AI coding instruments could not pace up each developer, research exhibits
Software program engineer workflows have been reworked lately by an inflow of AI coding instruments like Cursor and GitHub Copilot, which promise to boost productiveness by routinely writing traces of code, fixing bugs, and testing adjustments. The instruments are powered by AI fashions from OpenAI, Google DeepMind, Anthropic, and xAI which have quickly elevated their efficiency on a variety of software program engineering assessments lately.
Nevertheless, a brand new research revealed Thursday by the non-profit AI analysis group METR calls into query the extent to which in the present day’s AI coding instruments improve productiveness for knowledgeable builders.
METR performed a randomized managed trial for this research by recruiting 16 skilled open supply builders and having them full 246 actual duties on giant code repositories they often contribute to. The researchers randomly assigned roughly half of these duties as “AI-allowed,” giving builders permission to make use of state-of-the-art AI coding instruments corresponding to Cursor Professional, whereas the opposite half of duties forbade the usage of AI instruments.
Earlier than finishing their assigned duties, the builders forecasted that utilizing AI coding instruments would scale back their completion time by 24%. That wasn’t the case.
“Surprisingly, we discover that permitting AI really will increase completion time by 19% — builders are slower when utilizing AI tooling,” the researchers stated.
Notably, solely 56% of the builders within the research had expertise utilizing Cursor, the principle AI software supplied within the research. Whereas almost all of the builders (94%) had expertise utilizing some web-based LLMs of their coding workflows, this research was the primary time some used Cursor particularly. The researchers word that builders had been educated on utilizing Cursor in preparation for the research.
Nonetheless, METR’s findings increase questions in regards to the supposed common productiveness good points promised by AI coding instruments in 2025. Primarily based on the research, builders shouldn’t assume that AI coding instruments — particularly what’s come to be often known as “vibe coders” — will instantly pace up their workflows.
METR researchers level to a couple potential explanation why AI slowed down builders slightly than dashing them up: Builders spend way more time prompting AI and ready for it to reply when utilizing vibe coders slightly than really coding. AI additionally tends to wrestle in giant, advanced code bases, which this take a look at used.
The research’s authors are cautious not to attract any robust conclusions from these findings, explicitly noting they don’t consider AI techniques at the moment fail to hurry up many or most software program builders. Different large-scale research have proven that AI coding instruments do pace up software program engineer workflows.

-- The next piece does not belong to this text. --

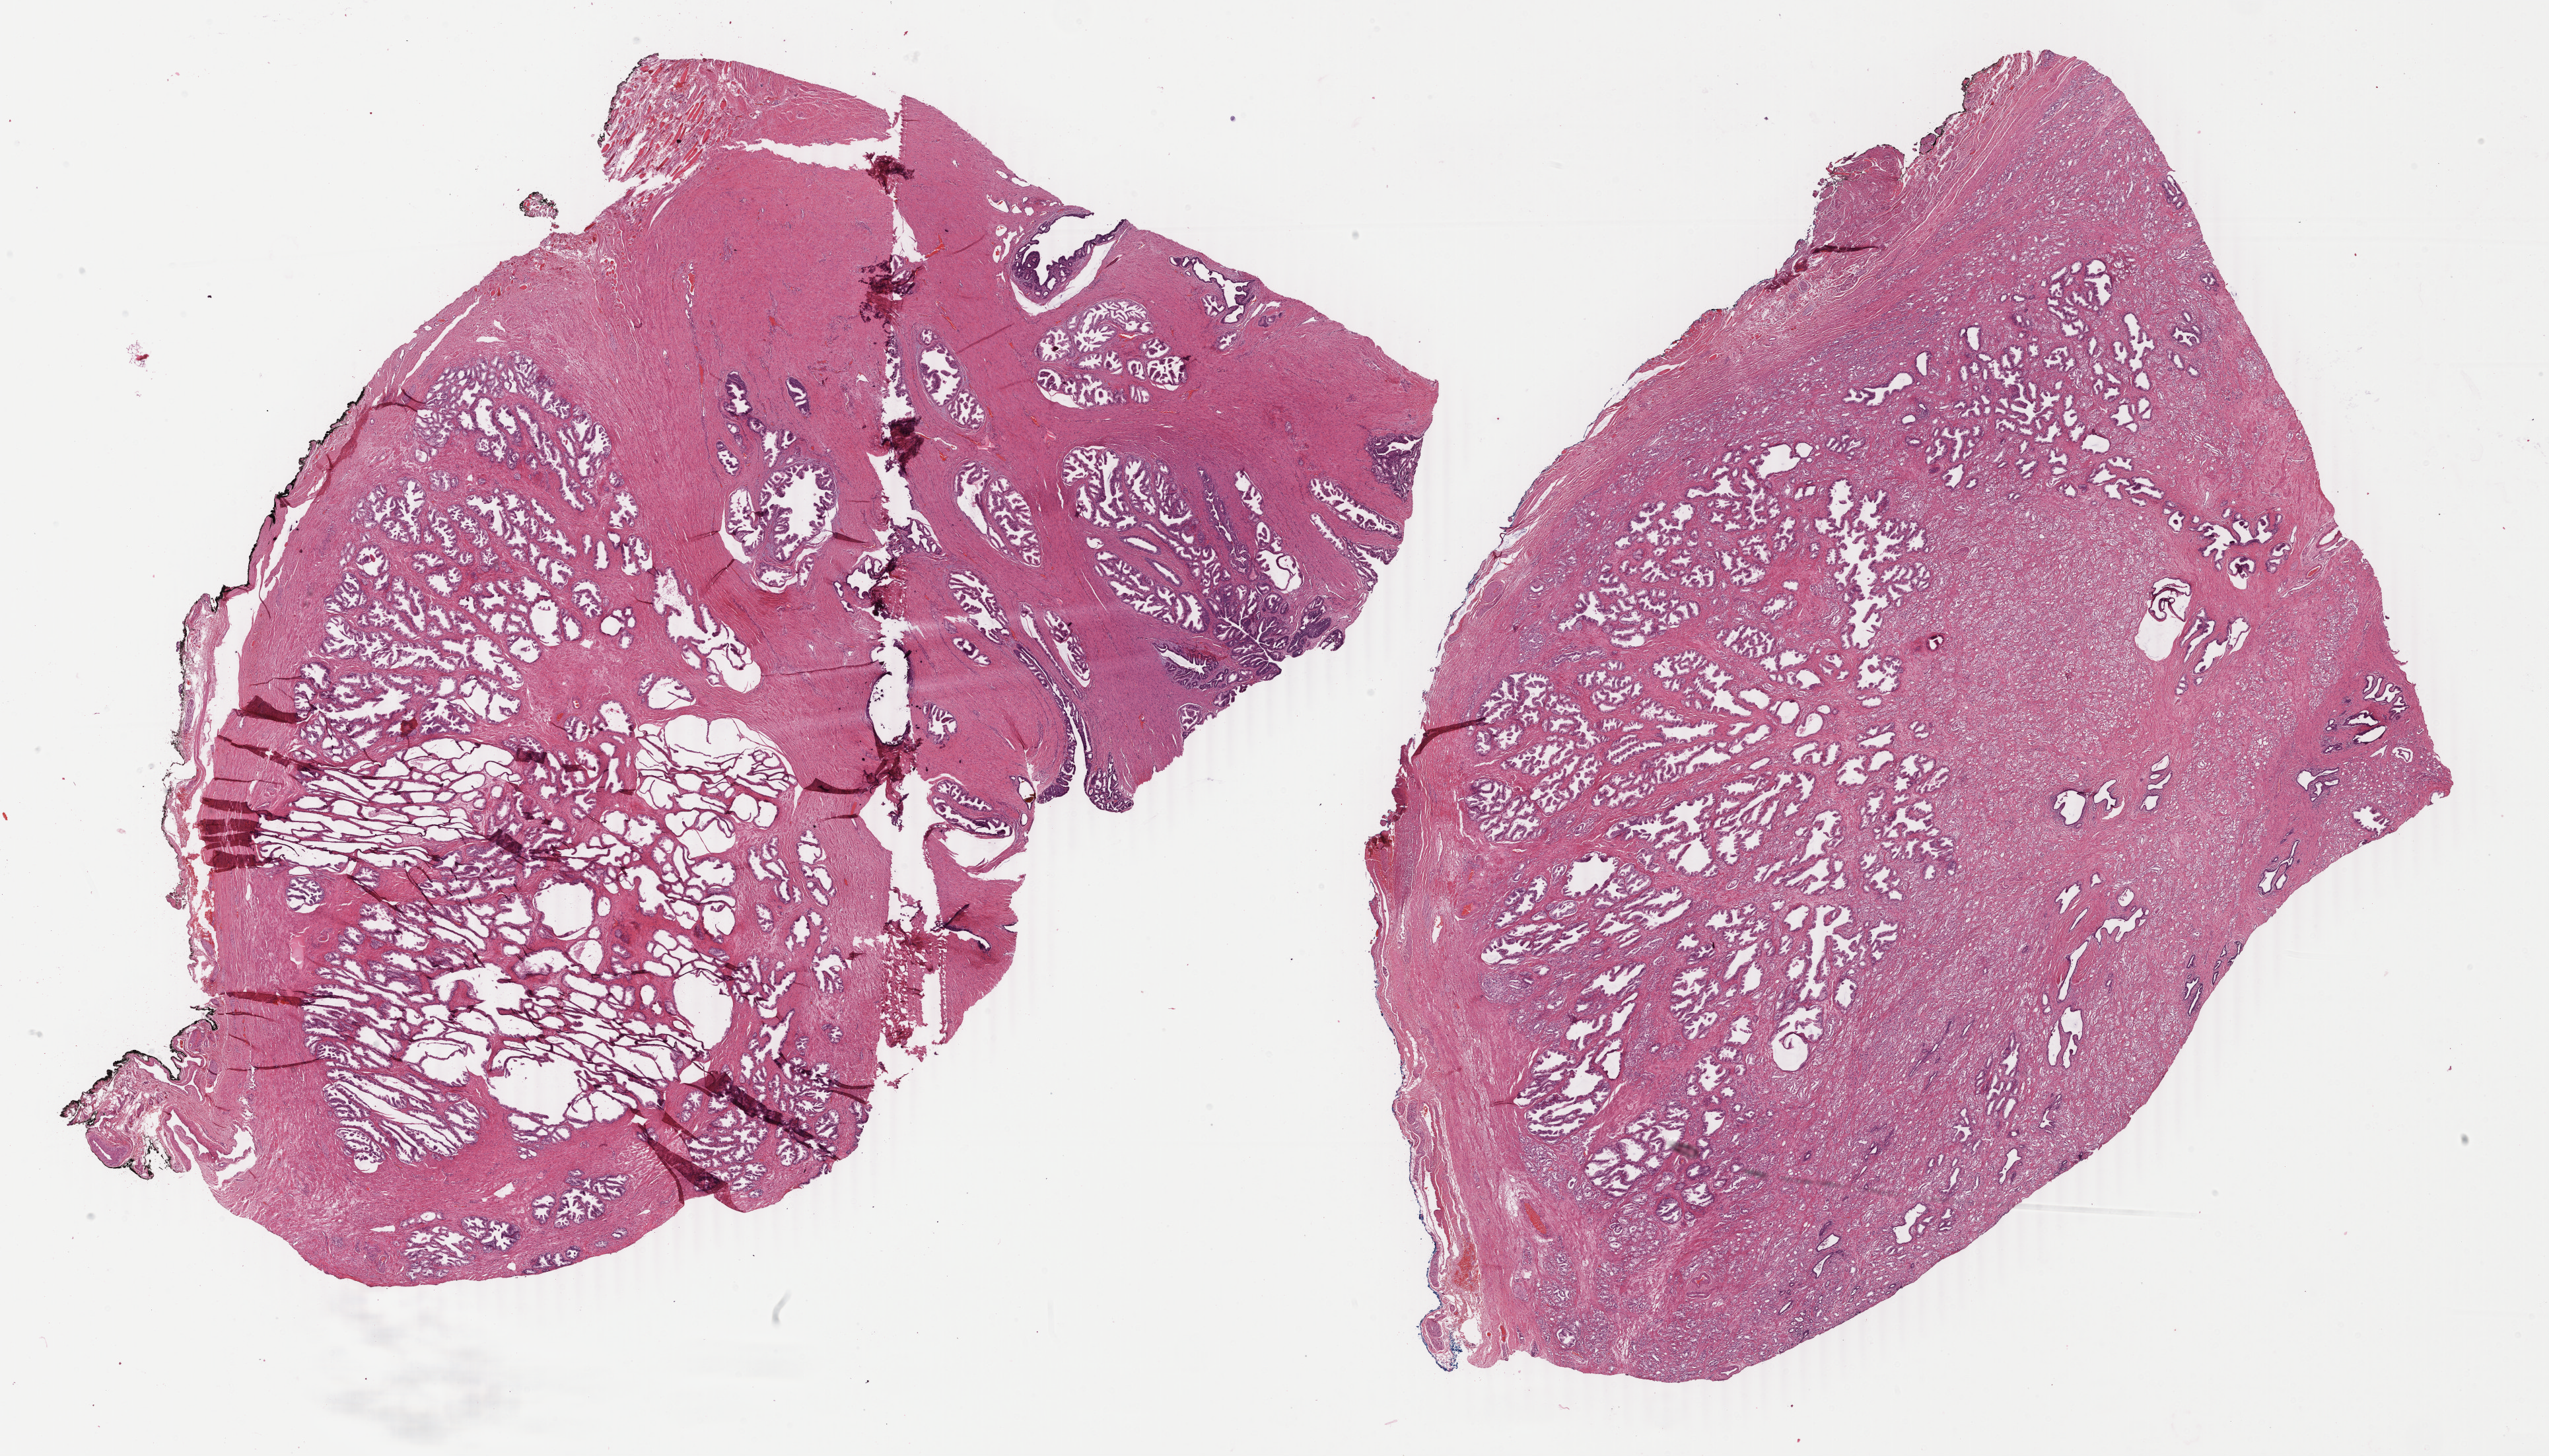
Hematoxylin and eosin (H&E) stained whole-slide image, whole scanned area (about 30.7 x 17.5 mm) shown as a low-resolution overview, formalin-fixed paraffin-embedded (FFPE) diagnostic section, prostate, primary tumour sample. Male patient; age at initial diagnosis 55 years. Gleason score: 7 (4+3).
Pathologic diagnosis: Adenocarcinoma, NOS (prostate gland).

The authors additionally word that AI progress has been substantial lately and that they wouldn’t count on the identical outcomes even three months from now. METR has additionally discovered that AI coding instruments have considerably improved their means to finish advanced, long-horizon duties lately.
Nevertheless, the analysis affords but one more reason to be skeptical of the promised good points of AI coding instruments. Different research have proven that in the present day’s AI coding instruments can introduce errors and, in some instances, safety vulnerabilities.